Siehe auch Trail: Creating a GUI with JFC/Swing (The Java™ Tutorials)


----------



## Marco13 (16. Jun 2009)

@Schandro: Wenn ich mal Zeit habe (... ha ...) mache ich mal einen FAQ- oder Blog-Eintrag mit den "Stubs" für diese immer wiederkehrenden Probleme:
1. Einfach irgendwas Zeichnen (z.B. ein Image)
2. Etwas animiert Zeichnen
3. Etwas anklickbar Zeichnen
Dann kann man in Zukunft immer verlinkten - deine XXX-Klasse taucht hier inzwischen SO auf auf, dass die ganzen armen Leute auf der verzweifelten Suche nach Pornos immer auf java-forum.org landen


----------



## rumkugeln (16. Jun 2009)

Ja das meine ich. Aber... bin ich falsch informiert oder habt ihr da in J2SE geschrieben? Das nüzt mir ja nix, der Beitrag hier ist nämlich im J2ME Unterforum. Oder geht das da auch?


----------



## Schandro (16. Jun 2009)

> deine XXX-Klasse taucht hier inzwischen SO auf auf, dass die ganzen armen Leute auf der verzweifelten Suche nach Pornos immer auf java-forum.org landen


jetzt musste ich mich rumkugeln:lol:^^

Ja, so ein Blog/FAQ Eintrag wär echt was gutes.
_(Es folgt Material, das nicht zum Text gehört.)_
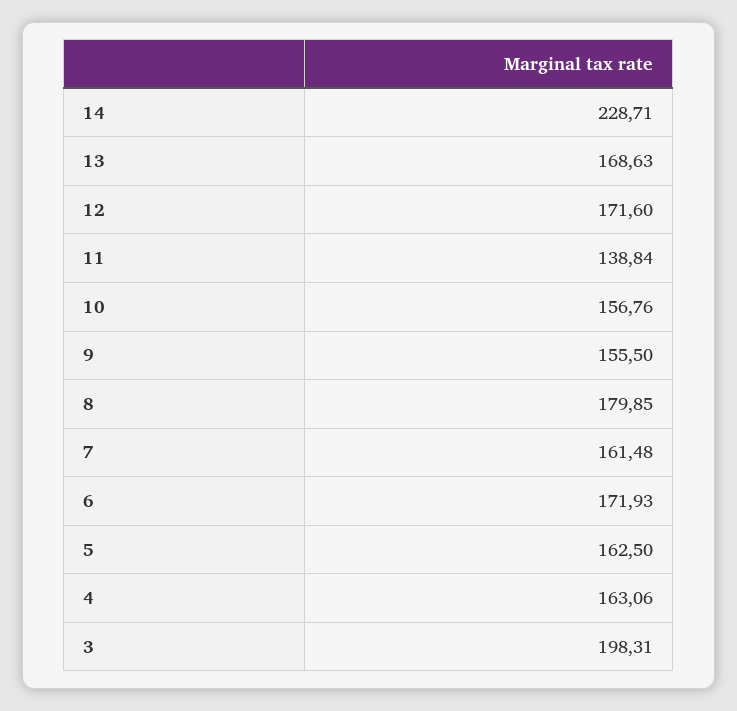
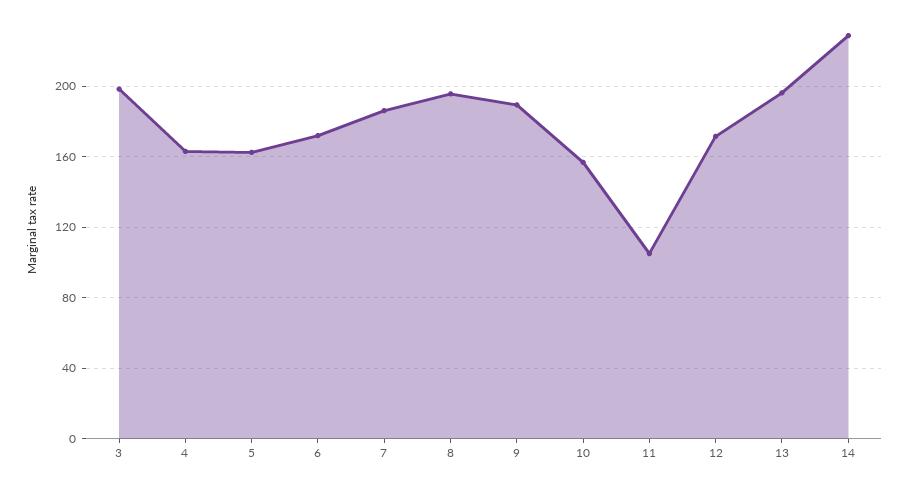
  {
    "14": 228.71,
-   "13": 168.63,
+   "13": 195,
    "12": 171.6,
-   "11": 138.84,
+   "11": 105,
    "10": 156.76,
-   "9": 155.5,
+   "9": 190,
-   "8": 179.85,
+   "8": 195,
-   "7": 161.48,
+   "7": 185,
    "6": 171.93,
    "5": 162.5,
    "4": 163.06,
    "3": 198.31
  }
Ist nur die Frage, ob dort lieber ein javax.swing.Timer statt dem Thread benutzt werden sollte. Gibt ja unterschiedliche Meinungen dazu. Ich persönlich find Thread besser, da es imho für Anfänger verständlicher ist und dazu anregt sich mal in das wichtige Thema Multithreading reinzulesen.



> Das nüzt mir ja nix, der Beitrag hier ist nämlich im J2ME Unterforum


tschuldigung, nicht gesehen, hab nur die "Neue Beiträge auflisten" Funktion benutzt und deswegen nicht auf das Unterforum geachtet.


----------



## rumkugeln (17. Jun 2009)

Also ich möchte ja niemanden drängen, aber ich stehe etwas unter Zeitdruck...
Also wenn ihr mir weiterhelfen könnt, wäre ich euch sehr verbunden!


----------



## ice-breaker (19. Jun 2009)

Aber gerne doch:
Nein High- und LowLevel-API sind *nicht* mischbar, deine Textfelder musst du selbst mit der LowLevel-API programmieren.
Es gibt da einige Libraries, die HighLevel-Komponenten mit der LowLevel-API implementieren, diese stehen aber unter der GPL oder sind verdammt teuer, und ob du damit realisieren kannst, was du möchtest, kann ich dir auch nicht sagen.


----------



## rumkugeln (20. Jun 2009)

Also, ich hab jetzt herausgefunden, das man das auch mit JME Polish machen könnte, aber das ist zu umständlich. Ich werde einfach den grafischen Anteil auf ne andere Form bringen.


----------



## oldshoe (26. Jun 2009)

irgendwie kann ich mir nicht so richtig vorstellen, was du machen möchtest...
kannst du vielleicht mit einem Grafikprogramm was zurechtschieben, um zu verdeutlichen wie es später aussehen soll?


----------